[THE PROBLEM]:
In the excerpt on macrophages and chronic disease, what share of total adipose tissue cell content can macrophages make up in obese rodents and humans, according to the quoted review?

[SOURCE EXTRACT]:
== Segment start ==

To me the various pathogens that excel at molecular mimicry to hide from the immune system seem to be playing quite the bogey-man role in a whole host of chronic diseases. These are principally the Herpes virus family (which also includes cytomegalovirus and the Epstein-Barr virus which has been linked to chronic fatigue syndrome) and the bacteria C. Pneumoniae, which has been linked to
atherosclerosis and a whole host of other chronic diseases. Paul Jaminet over at Perfect Heath Diet has also been covering
C. Pneumoniae in the brain,
It also seems a lot of disease symptoms occur when macrophages manifest some combination of the M1 and M2 state. Consider that glucose in the blood is regulated by the liver predominately, so insulin resistance (aka metabolic syndrome) reflects failure of the liver to be able to do it's job. Largely, this is blamed on 'inflammation' in the liver, e.g. alcholic and non-alcoholic fatty liver disease, but what does that mean exactly?
A review (
Olefsky and Glass, 2010) states that macrophages in tissue that produce excessive quantities of tumour necrosis factor-α (TNF-α) and interleukin-16 (IL-16) (both pro-inflammatory cytokines), to the point that they are detectable in the blood. I like the following quotation from the review, as it really lays out the problem:
The discovery that adipose tissue from obese mice and humans is infiltrated with increased numbers of macrophages provided a major mechanistic advance into understanding how obesity propagates inflammation (4, 5). Adipose tissue contains bone marrow–derived macrophages, and the content of these macrophages tracks with the degree of obesity (4, 5, 31, 32). In some reports, greater than 40% of the total adipose tissue cell content from obese rodents and humans can be composed of macrophages, compared with ~10% in lean counterparts (32).

== Segment end ==

[INFORMATION SUPPLIED]:
== Segment start ==

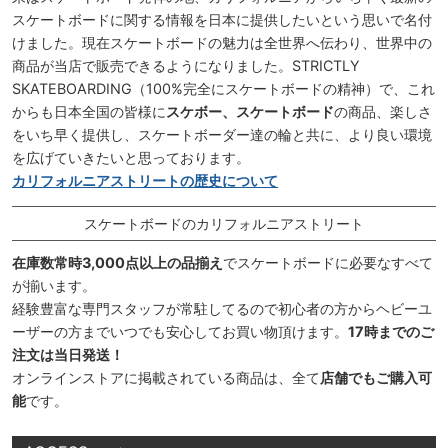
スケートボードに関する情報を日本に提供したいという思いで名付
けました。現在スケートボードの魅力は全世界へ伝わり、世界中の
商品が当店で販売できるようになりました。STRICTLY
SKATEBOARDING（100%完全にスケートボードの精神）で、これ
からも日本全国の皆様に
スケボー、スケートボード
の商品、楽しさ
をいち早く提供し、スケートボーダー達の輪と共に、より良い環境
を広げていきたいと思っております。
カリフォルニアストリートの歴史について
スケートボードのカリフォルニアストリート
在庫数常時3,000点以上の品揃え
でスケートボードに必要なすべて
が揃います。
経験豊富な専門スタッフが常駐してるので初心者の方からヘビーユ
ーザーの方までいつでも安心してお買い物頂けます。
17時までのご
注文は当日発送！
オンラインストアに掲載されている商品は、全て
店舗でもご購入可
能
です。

== Segment end ==
== Segment start ==

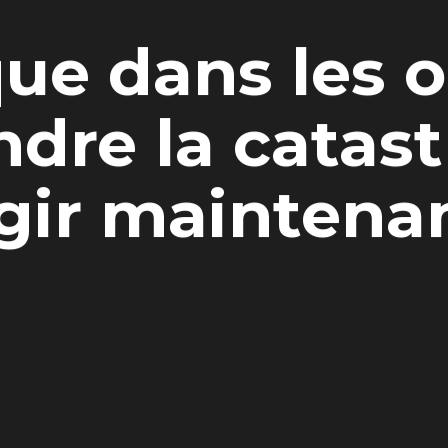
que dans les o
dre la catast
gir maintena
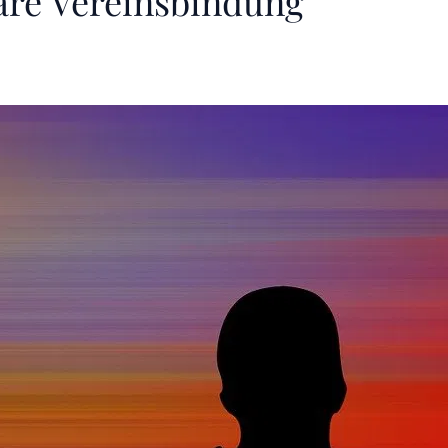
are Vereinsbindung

== Segment end ==

[RESULT BELOW]:
Greater than 40%, compared with about 10% in lean counterparts.